“So what did you learn?” I ask Brandi, the tall, striking 20 year-old daughter of my cousin. She has just returned from a school-sponsored semester living outside Cape Town, South Africa. Her job experiences were divided between working with elementary school children and inmates from one of the country’s toughest prisons.
She pauses for several moments before answering in a voice of quiet confidence, “I learned about empowerment.” Another pause. “I learned I can make a difference.”
I remember the rain pelting my body and sending cold rivers of water winding down my face and neck as I slowly walk along an empty street in Durban, South Africa. Head down, hands clenched in fists buried in the pockets of my faded denim overalls, I look as if the weight of the storm’s ominous clouds has settled permanently upon my 22- year-old shoulders. Tucked in my pocket is a letter I am mailing to my parents telling them I am okay.
But the definition of this nebulous word lies in the detail.
Scratched on the tissue-thin blue stationery of an international aerogram, I mention briefly my inability to find work in Durban and my plan to travel to Cape Town, a city where jobs are reportedly more plentiful. I do not mention that the money earned as a waitress in Johannesburg months earlier is nearly gone, spent exploring Botswana, Rhodesia, Swaziland, and now the coast of South Africa. Nor do I say the van in which four of us have been traveling has died and that I am hitchhiking south with a friend from New Zealand. After all, my earlier decision to temporarily abandon school and travel halfway around the world was my own.

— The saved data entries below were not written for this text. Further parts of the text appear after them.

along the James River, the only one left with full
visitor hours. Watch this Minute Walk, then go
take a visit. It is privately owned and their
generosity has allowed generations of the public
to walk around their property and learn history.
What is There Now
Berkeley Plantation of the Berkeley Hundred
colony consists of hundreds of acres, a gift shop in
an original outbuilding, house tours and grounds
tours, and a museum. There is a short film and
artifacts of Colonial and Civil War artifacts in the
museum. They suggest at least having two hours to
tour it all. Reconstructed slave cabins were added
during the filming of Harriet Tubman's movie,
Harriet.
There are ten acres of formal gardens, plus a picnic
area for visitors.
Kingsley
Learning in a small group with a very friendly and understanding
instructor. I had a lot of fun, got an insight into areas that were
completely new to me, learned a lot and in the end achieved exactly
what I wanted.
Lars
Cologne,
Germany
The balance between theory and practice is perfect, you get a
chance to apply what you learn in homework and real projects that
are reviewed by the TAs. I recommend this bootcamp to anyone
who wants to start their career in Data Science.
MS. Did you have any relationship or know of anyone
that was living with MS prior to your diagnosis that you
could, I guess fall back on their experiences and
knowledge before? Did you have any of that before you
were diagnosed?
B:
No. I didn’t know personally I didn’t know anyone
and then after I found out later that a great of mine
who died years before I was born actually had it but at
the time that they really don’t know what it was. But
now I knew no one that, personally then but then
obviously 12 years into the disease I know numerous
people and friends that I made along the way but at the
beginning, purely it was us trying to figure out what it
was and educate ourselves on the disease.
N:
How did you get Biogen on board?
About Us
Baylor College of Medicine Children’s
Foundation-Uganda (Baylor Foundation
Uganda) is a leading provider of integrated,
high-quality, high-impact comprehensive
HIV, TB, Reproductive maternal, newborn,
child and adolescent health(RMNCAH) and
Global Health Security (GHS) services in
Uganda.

“I think it’s a bad idea,” my dad said when I first phoned to tell him of my plans. “But you’re an adult, old enough to make your own decisions, old enough to live with the consequences.”

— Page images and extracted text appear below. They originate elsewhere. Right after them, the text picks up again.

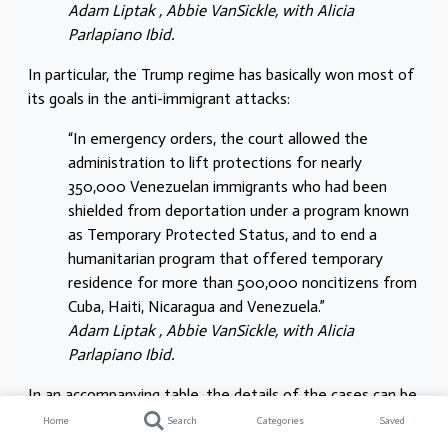
Adam Liptak , Abbie VanSickle, with Alicia
Parlapiano Ibid.
In particular, the Trump regime has basically won most of
its goals in the anti-immigrant attacks:
“In emergency orders, the court allowed the
administration to lift protections for nearly
350,000 Venezuelan immigrants who had been
shielded from deportation under a program known
as Temporary Protected Status, and to end a
humanitarian program that offered temporary
residence for more than 500,000 noncitizens from
Cuba, Haiti, Nicaragua and Venezuela.”
Adam Liptak , Abbie VanSickle, with Alicia
Parlapiano Ibid.
In an accompanying table, the details of the cases can be
seen:
Home
Search
Categories
Saved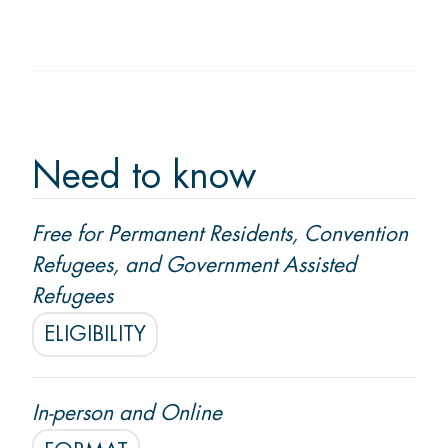
Membership
Donate
Need to know
CONTACT US
Free for Permanent Residents, Convention
Ask us a question
Refugees, and Government Assisted
Locations
Refugees
ELIGIBILITY
Facebook
Instagram
Linked
Youtube
TikTok
In-person and Online
In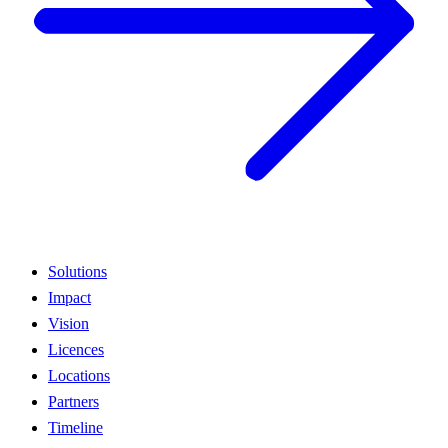
Solutions
Impact
Vision
Licences
Locations
Partners
Timeline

Only later did I understand his response. Deeply embedded in Dad was the belief education must always come first, must be the highest priority for his children, his college students, for everyone. Without an education, doors do not open. Options are limited. He wanted our future to be brighter than his distant past. He did not want us scarred by the pain of poverty. By the time I returned from Africa, I understood and switched my major from English to Business.
The rain blinds me to the young man cutting diagonally across the street, hurrying as if to catch me. I feel the gentle tap of his finger on my arm, an umbrella raised above my head.
Momentarily surprised, I stutter a thank you and quickly add “But let’s share. We are walking in the same direction.”
He shakes his head. Before scurrying back to the other side, his brown, Indian skin fading into the shadows of a side street, he whispers, “If I am seen with you on the same side of the street, I will be put in jail.”
While many of the details of my past fade like raindrops on sand, this courageous act of kindness remains with me . . . a reminder of what it means to listen to one’s truth, to empower oneself to greatness.